- _Testo da leggere_:
------------------------------

Il fatto del giorno
di Giorgio Dell'Arti
Il governo francese non vuol saperne dei parametri di Maastricht, niente deficit/Pil al 3%, niente pareggio di bilancio, se ne parla al massimo nel 2017. Una svolta clamorosa, anche se prevedibile, che ha suscitato una reazione risentita della Merkel: «Non siamo ancora al punto in cui si possa dire che la crisi è alle nostre spalle» ha replicato la Cancelliera «i Paesi devono fare i loro compiti per il loro benessere. Il patto di stabilità e di crescita si chiama così perché non può esserci crescita sostenibile senza finanze solide». Le finanze solide, evidentemente, sono per i tedeschi quelle che non si producono grazie ai debiti. Dello stesso tono la reazione europea, affidata a Simon O’Connor, portavoce del commissario agli Affari economico e finanziari. Senza nominare la Francia, O’Connor ha detto: «Gli Stati devono rispettare le raccomandazioni specifiche perr paese. Gli impegni presi dagli Stati nei confronti degli altri sono comuni e il ruolo della Commissione è quello di dire se i progetti di bilancio metteranno gli Stati sulla strada giusta per rispettare tali impegni».

------------------------------

- _Dati forniti_:
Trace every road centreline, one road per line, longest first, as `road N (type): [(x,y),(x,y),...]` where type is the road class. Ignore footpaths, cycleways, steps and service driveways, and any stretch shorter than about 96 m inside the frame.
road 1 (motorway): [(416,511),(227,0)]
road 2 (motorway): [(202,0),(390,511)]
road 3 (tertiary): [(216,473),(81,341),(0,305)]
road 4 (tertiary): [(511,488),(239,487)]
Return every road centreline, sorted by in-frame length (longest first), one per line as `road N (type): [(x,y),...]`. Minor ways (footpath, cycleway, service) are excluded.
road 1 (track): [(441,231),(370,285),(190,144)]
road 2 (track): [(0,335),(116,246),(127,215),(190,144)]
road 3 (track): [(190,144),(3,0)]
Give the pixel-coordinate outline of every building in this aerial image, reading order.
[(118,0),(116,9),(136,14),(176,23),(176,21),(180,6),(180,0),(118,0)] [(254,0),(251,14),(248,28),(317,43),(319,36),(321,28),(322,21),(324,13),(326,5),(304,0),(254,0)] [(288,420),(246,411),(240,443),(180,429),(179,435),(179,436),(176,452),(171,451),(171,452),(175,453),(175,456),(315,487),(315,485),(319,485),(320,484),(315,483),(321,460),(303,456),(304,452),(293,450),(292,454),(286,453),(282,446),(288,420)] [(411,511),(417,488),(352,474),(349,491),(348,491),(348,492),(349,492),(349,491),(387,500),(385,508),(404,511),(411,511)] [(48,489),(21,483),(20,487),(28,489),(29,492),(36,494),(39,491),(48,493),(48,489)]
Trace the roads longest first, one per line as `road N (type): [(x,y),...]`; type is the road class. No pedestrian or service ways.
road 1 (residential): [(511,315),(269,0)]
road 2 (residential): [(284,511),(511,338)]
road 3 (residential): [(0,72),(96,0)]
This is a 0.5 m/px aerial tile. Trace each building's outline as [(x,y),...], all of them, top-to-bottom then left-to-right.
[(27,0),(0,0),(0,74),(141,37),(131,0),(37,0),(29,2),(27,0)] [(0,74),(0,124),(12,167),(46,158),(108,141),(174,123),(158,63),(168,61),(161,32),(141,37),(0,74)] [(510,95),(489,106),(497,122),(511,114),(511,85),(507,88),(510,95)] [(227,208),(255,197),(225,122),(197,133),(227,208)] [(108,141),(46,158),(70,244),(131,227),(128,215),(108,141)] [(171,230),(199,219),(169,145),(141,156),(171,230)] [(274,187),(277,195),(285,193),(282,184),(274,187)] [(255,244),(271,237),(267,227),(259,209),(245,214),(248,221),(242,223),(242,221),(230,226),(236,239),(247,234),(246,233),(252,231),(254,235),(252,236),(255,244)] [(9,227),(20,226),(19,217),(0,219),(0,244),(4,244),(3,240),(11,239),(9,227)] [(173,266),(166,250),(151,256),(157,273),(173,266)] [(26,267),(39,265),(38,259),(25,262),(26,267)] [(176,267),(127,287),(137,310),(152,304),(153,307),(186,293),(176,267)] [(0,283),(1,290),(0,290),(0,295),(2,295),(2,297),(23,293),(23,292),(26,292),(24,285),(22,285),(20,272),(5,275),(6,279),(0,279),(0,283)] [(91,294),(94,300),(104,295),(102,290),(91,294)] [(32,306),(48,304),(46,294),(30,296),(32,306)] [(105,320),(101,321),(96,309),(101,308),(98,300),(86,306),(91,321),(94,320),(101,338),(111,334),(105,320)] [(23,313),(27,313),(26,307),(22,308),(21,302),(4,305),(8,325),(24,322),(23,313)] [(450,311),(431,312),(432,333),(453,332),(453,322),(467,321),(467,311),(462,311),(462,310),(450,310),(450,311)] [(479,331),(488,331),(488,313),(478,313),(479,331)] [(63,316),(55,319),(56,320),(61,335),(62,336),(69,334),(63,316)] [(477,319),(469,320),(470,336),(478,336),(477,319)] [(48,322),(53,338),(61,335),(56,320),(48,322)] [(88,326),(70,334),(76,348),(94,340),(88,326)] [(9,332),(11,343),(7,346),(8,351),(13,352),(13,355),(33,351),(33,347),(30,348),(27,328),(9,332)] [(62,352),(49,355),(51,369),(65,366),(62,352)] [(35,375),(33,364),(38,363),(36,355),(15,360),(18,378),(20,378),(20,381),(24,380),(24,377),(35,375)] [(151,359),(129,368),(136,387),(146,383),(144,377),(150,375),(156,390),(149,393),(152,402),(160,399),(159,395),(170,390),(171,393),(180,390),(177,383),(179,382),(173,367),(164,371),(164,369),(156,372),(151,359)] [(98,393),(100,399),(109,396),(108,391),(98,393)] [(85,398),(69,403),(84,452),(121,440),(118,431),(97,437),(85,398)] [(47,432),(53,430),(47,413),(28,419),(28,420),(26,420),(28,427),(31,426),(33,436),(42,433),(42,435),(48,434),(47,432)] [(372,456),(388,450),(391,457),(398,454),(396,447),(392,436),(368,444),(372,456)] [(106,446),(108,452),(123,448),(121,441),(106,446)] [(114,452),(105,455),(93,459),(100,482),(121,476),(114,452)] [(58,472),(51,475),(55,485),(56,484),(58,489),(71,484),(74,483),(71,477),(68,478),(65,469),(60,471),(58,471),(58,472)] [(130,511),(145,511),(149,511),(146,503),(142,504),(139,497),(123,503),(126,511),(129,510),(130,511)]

------------------------------

- _Da svolgere_:
• a. Riscrivi in forma più breve il paragrafo del testo sul bilancio francese che comincia con «Il governo francese non vuol saperne», mantenendone i fatti principali.
• b. Scrivi il seguito del testo sul bilancio francese, ripartendo subito dopo la sua ultima frase.

- _Risposte in ordine_:
• a. Il governo francese rinuncia ai parametri di Maastricht, cioè al rapporto deficit/Pil al 3% e al pareggio di bilancio, e ne rimanda il rispetto al 2017 al più presto. La Merkel ha reagito con risentimento. Secondo lei la crisi non è ancora superata, ogni Paese deve fare i propri compiti e senza finanze solide non c'è crescita sostenibile. Sulla stessa linea si è espressa la parte europea per bocca di Simon O'Connor, portavoce del commissario. Senza nominare la Francia, ha ricordato che gli Stati devono rispettare le raccomandazioni e gli impegni comuni. Ha aggiunto che spetta alla Commissione giudicare se i progetti di bilancio vanno nella direzione giusta.

• b.
• C’è dunque qualcuno che sta in cattedra e giudica quello che fanno i francesi e gli italiani, e può promuovere o bocciare. Questo qualcuno sono i tedeschi. Si promuovono da soli o sta scritto da qualche parte che comandano loro?
Si promuovono da soli, in quanto titolari dell’economia più in ordine e più ricca. Il sottinteso è: fate come noi. Ma il Sud Europa ha seguito politiche completamente diverse da quelle tedesche, anche se, magari, sbagliando. Non si può girare la nave di colpo, sono processi lenti e con grandi conseguenze sociali. C’è un problema di consensi, poi: il favore verso Hollande è ridotto ai minimi termini, la Le Pen passa da un successo all’altro, adesso è anche entrata in Senato, prima volta nella storia. È chiaro che Hollande, in un sistema basato sulle elezioni, ha il terrore di superare certi limiti.
• Che cosa dicono, in concreto, i francesi?
Ha parlato il loro ministro delle Finanze, Michel Sapin. Il deficit transalpino resta per quest’anno al 4,4%, invece del canonico 3%. L’anno prossimo calerà al 4,3, nel 2016 al 3,8 e solo nel 2017 scenderà al 2,8. In precedenza Parigi s’era impegnata a rientrare nel parametro già quest’anno. Debito al 98% del Pil nel 2016 (sarà un record) con leggera discesa nel 2017. Crescita l’anno prossimo di appena l’1%. Pareggio di bilancio nel 2019 invece che nel 2017. Tenendo conto del fatto che in questa fase le previsioni sono sempre ottimistiche e devono essere riviste in genere al ribasso, il quadro appena molto fosco. D’altra parte, ha detto Sapin, il governo sta tagliando la spesa pubblica per 50 miliardi, e ciononostante gli impegni dello Stato risultano ancora in crescita dello 0,2%. Quindi - è il sottinteso - Berlino si rassegni.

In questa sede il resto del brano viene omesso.